Re: [PATCH v4 03/10] soc: qcom: Add QMI TMD support for remote thermal mitigation

Devicetree
 help / color / mirror / Atom feed

From: sashiko-bot@kernel.org
To: "Gaurav Kohli" <gaurav.kohli@oss.qualcomm.com>
Cc: robh@kernel.org, devicetree@vger.kernel.org, conor+dt@kernel.org
Subject: Re: [PATCH v4 03/10] soc: qcom: Add QMI TMD support for remote thermal mitigation
Date: Fri, 03 Jul 2026 05:17:42 +0000	[thread overview]
Message-ID: <20260703051742.A28901F000E9@smtp.kernel.org> (raw)
In-Reply-To: <20260703-qmi-tmd-v4-3-3882189c1f83@oss.qualcomm.com>

Thank you for your contribution! Sashiko AI review found 6 potential issue(s) to consider:
- [High] Improper teardown sequence in qmi_tmd_exit() creates multiple Use-After-Free vulnerabilities.
- [High] Failure to clear tmd->cdev on registration error causes a kernel panic during unregistration.
- [Medium] Time-Of-Check to Time-Of-Use race in qmi_tmd_register() silently drops requested thermal mitigation state.
- [Medium] Size mismatch between mitigation_device_list_len field and QMI element descriptor causes incorrect decoding on big-endian systems.
- [Low] Missing NET dependency inheritance in Kconfig causes unmet dependency warnings and potential build failures.
- [Low] Mixing goto-based error handling with __free() and scoped_guard() cleanup helpers violates strict cleanup rules.
--

commit f78be8814546ffe0023b5b8c2d56a90a684efe2d
Author: Casey Connolly <casey.connolly@linaro.org>

soc: qcom: Add QMI TMD support for remote thermal mitigation

Add support for Qualcomm Messaging Interface (QMI) based Thermal Mitigation
Device (TMD) cooling devices provided by remote subsystems.

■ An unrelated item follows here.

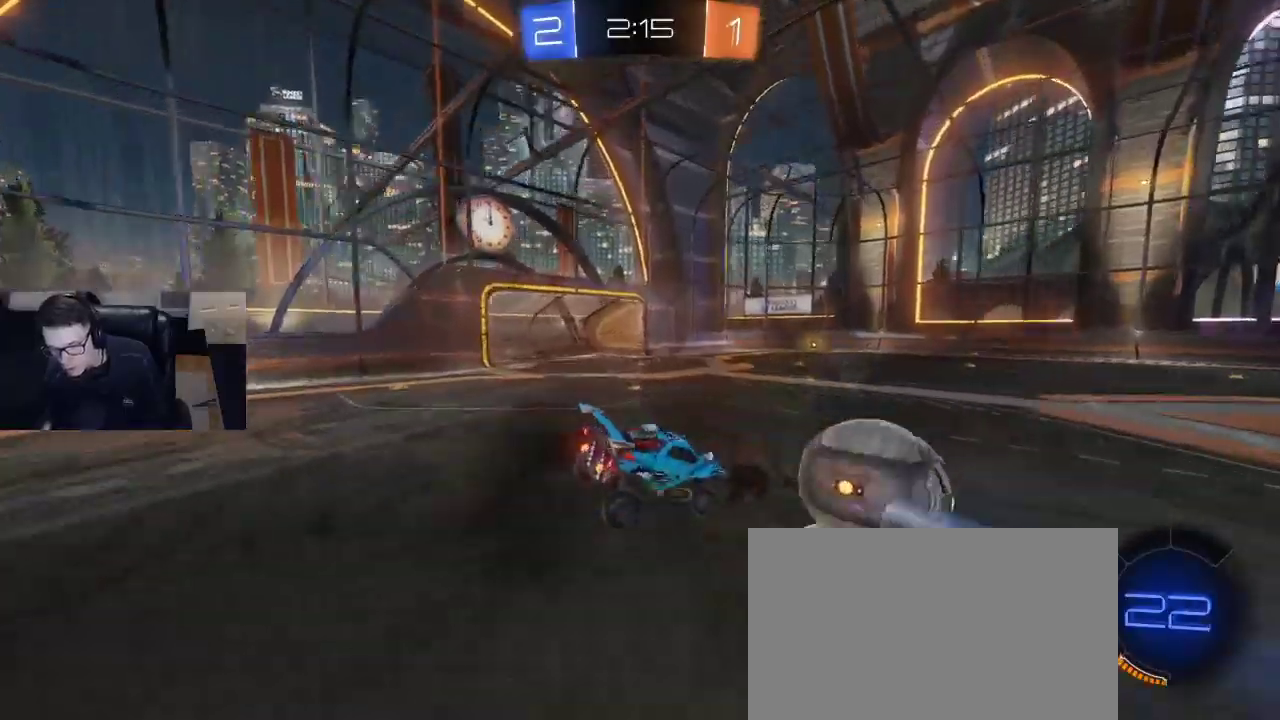
{"buttons": ["R1", "R2"], "left_stick": "right", "right_stick": "center", "events": [[167, "R1", "down"], [350, "left_stick", "right"]]}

> diff --git a/drivers/soc/qcom/Kconfig b/drivers/soc/qcom/Kconfig
> index 2caadbbcf8307..44c2b533b494f 100644
> --- a/drivers/soc/qcom/Kconfig
> +++ b/drivers/soc/qcom/Kconfig
[ ... ]
> @@ -128,6 +128,16 @@ config QCOM_QMI_HELPERS
>  	tristate
>  	depends on NET
>  
> +config QCOM_QMI_TMD
> +	bool "Qualcomm remote subsystem TMD" if COMPILE_TEST
> +	depends on ARCH_QCOM
> +	select QCOM_QMI_HELPERS

[Severity: Low]
Does this config need to inherit the NET dependency?

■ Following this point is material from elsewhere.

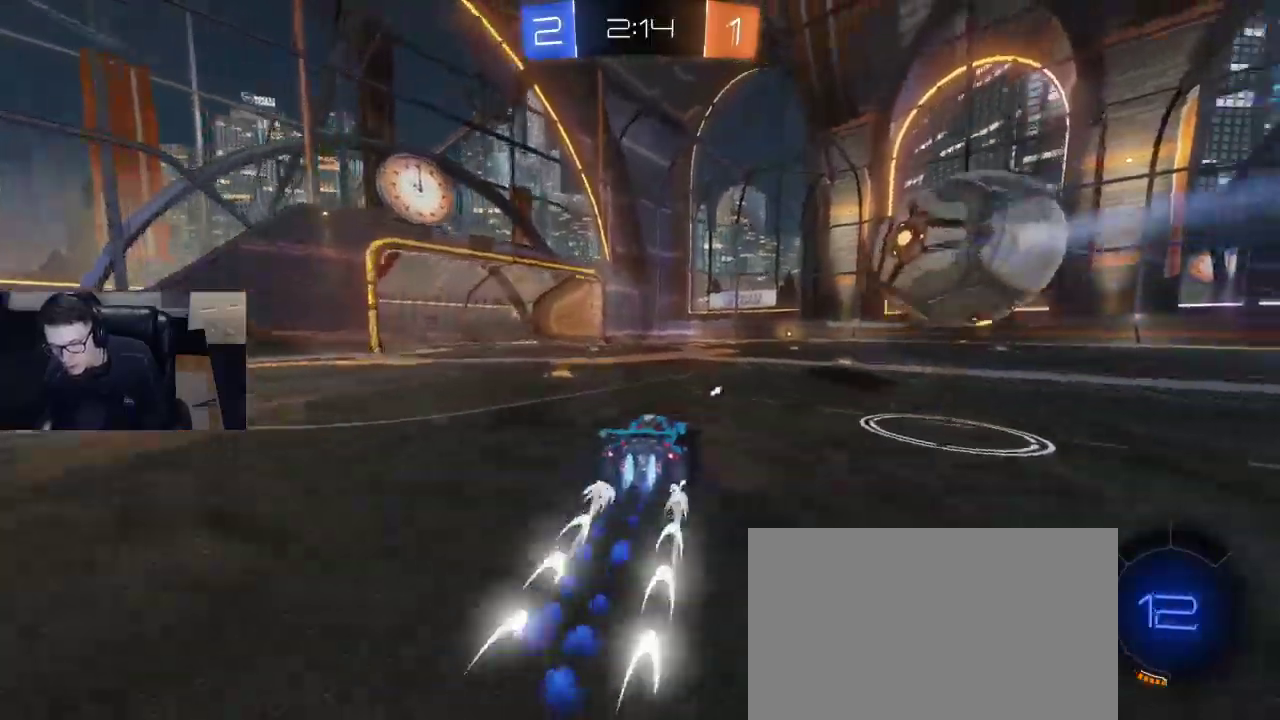
{"buttons": ["SQUARE", "R1", "R2"], "left_stick": "left", "right_stick": "center", "events": [[317, "SQUARE", "down"], [333, "left_stick", "left"]]}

QCOM_QMI_HELPERS depends on NET, so selecting it without a NET dependency can
cause unmet dependency warnings and build failures if COMPILE_TEST is set and
NET is disabled.

> +	help
> +	  This enables Qualcomm Messaging Interface (QMI) based Thermal Mitigation
> +	  Device (TMD) support for Qualcomm remote subsystems. It manages

> diff --git a/drivers/soc/qcom/qmi_tmd.c b/drivers/soc/qcom/qmi_tmd.c
> new file mode 100644
> --- /dev/null
> +++ b/drivers/soc/qcom/qmi_tmd.c
[ ... ]
> +struct tmd_get_dev_list_resp {
> +	struct qmi_response_type_v01 resp;
> +	u8 mitigation_device_list_valid;
> +	u32 mitigation_device_list_len;
> +	struct tmd_dev_list
> +		mitigation_device_list[QMI_TMD_DEV_LIST_MAX];
> +};
> +
> +static const struct qmi_elem_info tmd_get_dev_list_resp_ei[] = {
[ ... ]
> +	{
> +		.data_type = QMI_DATA_LEN,
> +		.elem_len = 1,
> +		.elem_size = sizeof(uint8_t),
> +		.array_type = NO_ARRAY,
> +		.tlv_type = 0x10,
> +		.offset = offsetof(struct tmd_get_dev_list_resp,
> +				   mitigation_device_list_len),
> +	},

[Severity: Medium]
Is this element size correct for the target field?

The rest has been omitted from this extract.